Nipples can compress as the tapers match up.
A solid bushing or cast street fitting will not thereby possibly splitting the female fitting.

Thank-you SlickRick I've been asking about this for quite some time.Lazy me.


----------



## Plumbus

slickrick said:


> UPC prohibits bushings in concealed locations 1211.10


I don't know which addition you're using but in my CPC 2007 the verbiage you refer to is in Section 1211.3.2.


----------



## SummPlumb

Has any one EVER got any condensation out of a drip leg? I have taken some loose that were there for 40 years that are dry as a bone. Maybe the gas is different here.


----------



## Miguel

SummPlumb said:


> Has any one EVER got any condensation out of a drip leg? I have taken some loose that were there for 40 years that are dry as a bone. Maybe the gas is different here.

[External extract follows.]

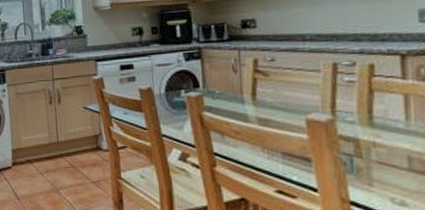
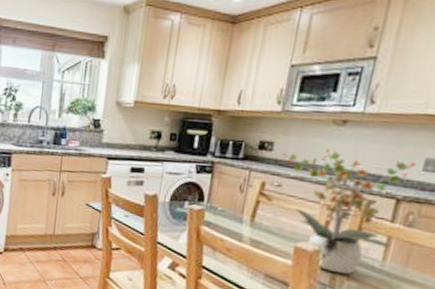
potted plant: none [267,15,410,141] -> present [281,148,416,275]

I have many times. It depends on when they come apart. ie: I've disassembled appliance drops during summer months and they're always dry. Most often they'll be dry (our gas supplier does a pretty good job of keeping the gas pure and dry. Not sure about out east where the gas is contained in huge storage tanks.

During winter months I've pulled drip legs to find "dampness" to the extent that it's make a spot on tissue paper. meh

If a drip comes apart with oil and filings in it I can usually be sure that I'll find alot of un-reamed piping and poor threads on that job!

Bushings? They started allowing them in our code about 10 years ago but they're still fairly strict about it _ie: don't reduce more than one pipe size; no nesting; try to avoid it; etc_
Most gasfitters here say nay-nay to using bushings on gas work. :no:


----------